Chuck Esterbrook wrote:
> On Jan 25, 2008 2:19 PM, Christopher Smith <[EMAIL PROTECTED]> wrote:
>   
>> Chuck Esterbrook wrote:
>>     
>>> You can
>>> use the slow languages (Python, Ruby, LISP, Smalltalk) to a certain
>>> degree until you start pushing parts out to C, using them only for
>>> glue, or simply waiting a long time to get your results.
>>>
>>>       
>> So, I'll let the slings and arrows for this hit Python and Ruby, but I
>> take offense to them being applied to LISP and Smalltalk. Cincom
>> Smalltalk is pretty darn zippy, and as for LISP... you have to be
>> kidding me. When CMU CL was presented to the world more than a decade
>> (sheesh, is it *two* decades now?) ago, it at the time was highly
>> competitive with Fortran for performance. Other LISPs have moved forward
>> such that CMU CL is no longer considered to be a speed demon.
>>
>> Which just goes to prove: languages aren't slow/fast, implementations are.
>>     
>
> I've heard repeatedly that the fastest FORTRAN implementations are
> always faster than the fastest C implementations due to the aliasing
> problems that David Brown mentioned.
It's a nice thing to hear, and FORTRAN folks hold on to it like its
golden, but in practice it isn't true.

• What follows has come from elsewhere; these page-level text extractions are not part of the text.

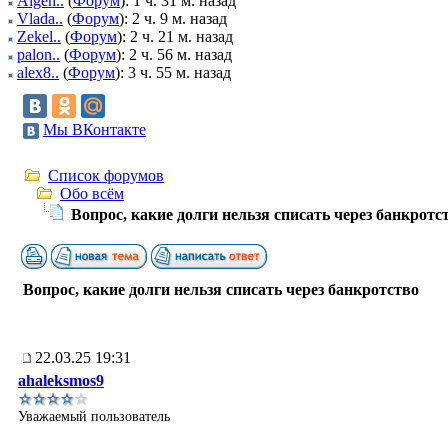
Algen..
(
Форум
): 1 ч. 31 м. назад
Vlada..
(
Форум
): 2 ч. 9 м. назад
Zekel..
(
Форум
): 2 ч. 21 м. назад
palon..
(
Форум
): 2 ч. 56 м. назад
alex8..
(
Форум
): 3 ч. 55 м. назад
Мы ВКонтакте
Список форумов
Обо всём
Вопрос, какие долги нельзя списать через банкротс
Вопрос, какие долги нельзя списать через банкротство
22.03.25 19:31
ahaleksmos9
Уважаемый пользователь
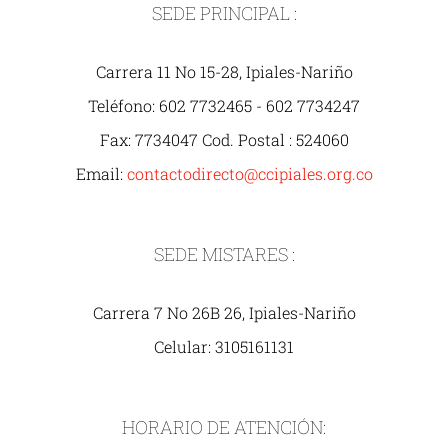
SEDE PRINCIPAL :
Carrera 11 No 15-28, Ipiales-Nariño
Teléfono: 602 7732465 - 602 7734247
Fax: 7734047 Cod. Postal : 524060
Email:
contactodirecto@ccipiales.org.co
SEDE MISTARES :
Carrera 7 No 26B 26, Ipiales-Nariño
Celular: 3105161131
HORARIO DE ATENCIÓN:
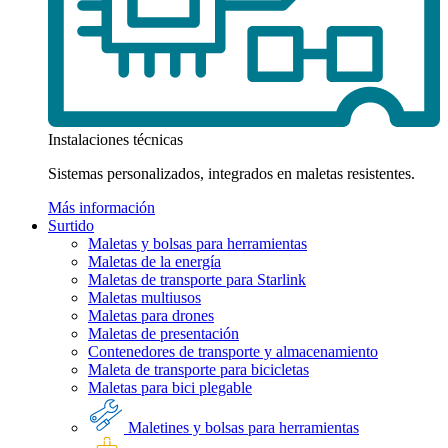
Instalaciones técnicas
Sistemas personalizados, integrados en maletas resistentes.
Más información
Surtido
Maletas y bolsas para herramientas
Maletas de la energía
Maletas de transporte para Starlink
Maletas multiusos
Maletas para drones
Maletas de presentación
Contenedores de transporte y almacenamiento
Maleta de transporte para bicicletas
Maletas para bici plegable
Maletines y bolsas para herramientas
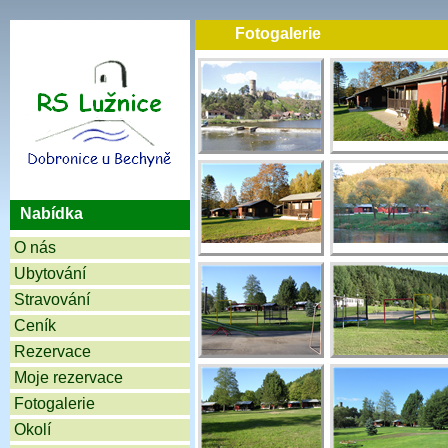
Fotogalerie
Nabídka
O nás
Ubytování
Stravování
Ceník
Rezervace
Moje rezervace
Fotogalerie
Okolí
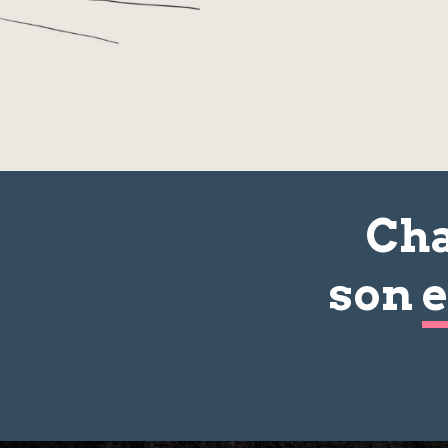
Cha
son
e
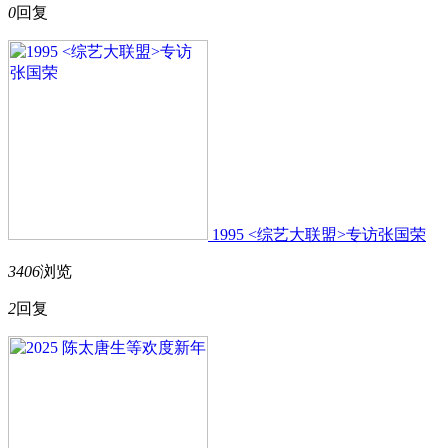
0
回复
1995 <综艺大联盟>专访张国荣
3406
浏览
2
回复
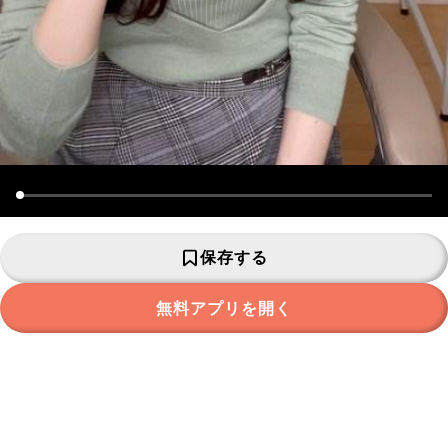
保存する
無料アプリを開く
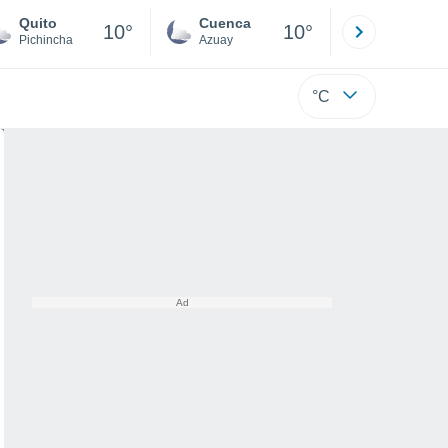
Quito
Cuenca
Atacames
10°
10°
Pichincha
Azuay
Esmeraldas
°C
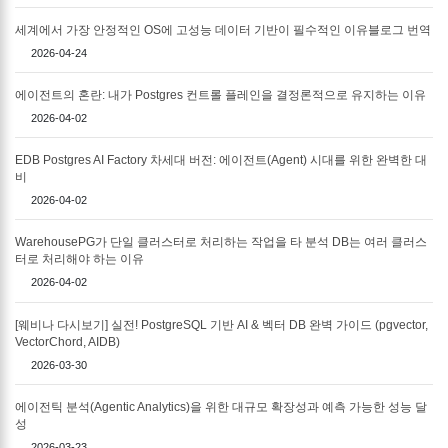
세계에서 가장 안정적인 OS에 고성능 데이터 기반이 필수적인 이유블로그 번역
2026-04-24
에이전트의 혼란: 내가 Postgres 컨트롤 플레인을 결정론적으로 유지하는 이유
2026-04-02
EDB Postgres AI Factory 차세대 버전: 에이전트(Agent) 시대를 위한 완벽한 대
비
2026-04-02
WarehousePG가 단일 클러스터로 처리하는 작업을 타 분석 DB는 여러 클러스
터로 처리해야 하는 이유
2026-04-02
[웨비나 다시보기] 실전! PostgreSQL 기반 AI & 벡터 DB 완벽 가이드 (pgvector,
VectorChord, AIDB)
2026-03-30
에이전틱 분석(Agentic Analytics)을 위한 대규모 확장성과 예측 가능한 성능 달
성
2026-03-23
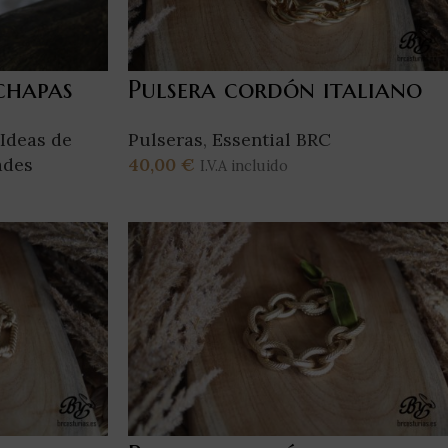
chapas
Pulsera cordón italiano
Ideas de
Pulseras
,
Essential BRC
ades
40,00
€
I.V.A incluido
Añadir Al Carrito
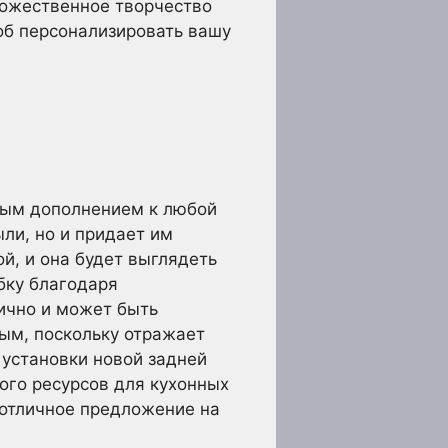
дожественное творчество
об персонализировать вашу
сным дополнением к любой
ли, но и придает им
й, и она будет выглядеть
бку благодаря
гично и может быть
тым, поскольку отражает
 установки новой задней
ого ресурсов для кухонных
 отличное предложение на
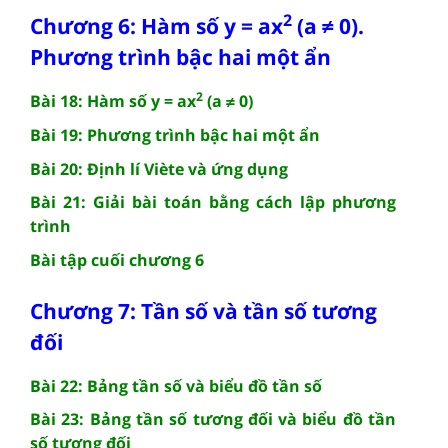
2
Chương 6: Hàm số y = ax
(a ≠ 0).
Phương trình bậc hai một ẩn
2
Bài 18: Hàm số y = ax
(a ≠ 0)
Bài 19: Phương trình bậc hai một ẩn
Bài 20: Định lí Viète và ứng dụng
Bài 21: Giải bài toán bằng cách lập phương
trình
Bài tập cuối chương 6
Chương 7: Tần số và tần số tương
đối
Bài 22: Bảng tần số và biểu đồ tần số
Bài 23: Bảng tần số tương đối và biểu đồ tần
số tương đối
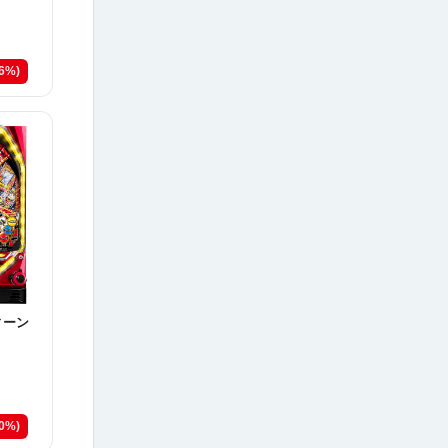
16%)
ィーン
20%)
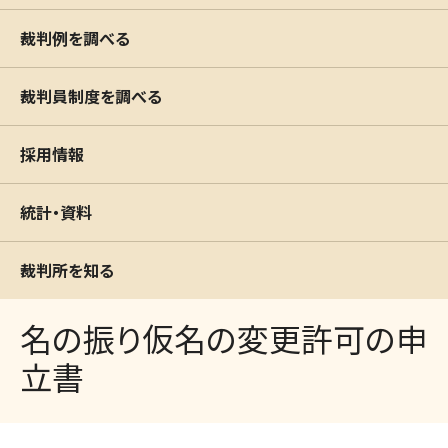
裁判例を調べる
裁判員制度を調べる
採用情報
統計・資料
裁判所を知る
名の振り仮名の変更許可の申
立書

There are certainly some types of
applications for which FORTRAN compiler writers really suit up for, but
it is hardly true in general. Additionally, the Blitz++ guys actually
finally figured out a way to beat FORTRAN at some of the things FORTRAN
implementations tend to be best at.
> So there's an example of the language influencing the run-time performance.
>   
There is no question that there is an influence. Denying this is how you
end up in the "Sufficiently Smart Compiler/VM" trap. It's just wrong to
make short declarative statements like "X is fast" or "X is faster than Y".

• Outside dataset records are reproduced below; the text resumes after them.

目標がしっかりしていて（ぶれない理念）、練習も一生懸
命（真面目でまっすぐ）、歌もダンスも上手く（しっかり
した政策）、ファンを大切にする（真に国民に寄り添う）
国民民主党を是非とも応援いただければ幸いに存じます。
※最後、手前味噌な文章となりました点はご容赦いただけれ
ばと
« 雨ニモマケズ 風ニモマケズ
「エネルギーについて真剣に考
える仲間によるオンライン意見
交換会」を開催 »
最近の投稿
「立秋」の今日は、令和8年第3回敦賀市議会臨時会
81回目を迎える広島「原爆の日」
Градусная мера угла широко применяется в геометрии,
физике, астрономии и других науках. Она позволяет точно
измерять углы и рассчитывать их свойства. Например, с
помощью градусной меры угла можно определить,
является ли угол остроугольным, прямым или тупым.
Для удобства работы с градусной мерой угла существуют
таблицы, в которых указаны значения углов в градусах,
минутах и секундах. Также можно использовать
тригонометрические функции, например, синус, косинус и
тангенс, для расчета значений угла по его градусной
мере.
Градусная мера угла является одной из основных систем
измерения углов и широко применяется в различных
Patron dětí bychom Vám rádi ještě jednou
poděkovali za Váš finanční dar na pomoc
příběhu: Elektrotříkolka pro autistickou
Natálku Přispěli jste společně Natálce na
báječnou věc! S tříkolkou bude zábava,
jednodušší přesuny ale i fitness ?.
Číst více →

> Also, are you really claiming that Smalltalk is going to benchmark as
> fast as C or Java? It doesn't:
> http://shootout.alioth.debian.org/gp4/benchmark.php?test=all&lang=vw
>   
Ugh. Synthetic language benchmarks are awful, but you'll note that while
the overall picture shows VisualWorks taking a beating, it did run
faster in two of the benchmarks. I'd also point out that it is running
against Sun's JDK 6. Try running against JDK 1.0, 1.1 or even JDK 2, and
you'll notice different outcomes. ;-) So yes, implementations do tend to
trump language (indeed, Sun recognized this and during the initial hype
hired/acquired a bunch of the top people working on high performance
Smalltalk solutions... hard to know how fast Smalltalk would be if
history had gone differently).
> Dynamic languages are inherently slow because they are dynamic.
Java is also dynamic, it's just statically typed. In practice its static
typing provides more of a benefit in terms of
security/stability/debugging etc., than in actual performance.
> Also,
> great speedups in dynamic languages, as seen in Self, are often
> accomplished by gobbling up RAM for various caching techniques. In
> other words, there is "some fundamental stuff" in the "dynamic" and
> that "stuff" has to go somewhere: CPU cycles and/or RAM.
>   
In practice, programs tend to be very dynamic as they get more complex,
so much so that as per Greenspun's 10th law, you end up building
elements of dynamic dispatch, at which point you start competing with
dynamic languages, and losing because they've been able to invest far
more effort in getting it right. Sure, you can win lots of synthetic
benchmarks, but once you are tackling the hard problems out there,
dynamic vs. non-dynamic languages becomes much less of a concern, at
least from a performance standpoint. This is one of the few good reasons
(aside from all the bad ones) why APL could achieve popularity for a lot
of number crunching type problems, despite FORTRAN's existence.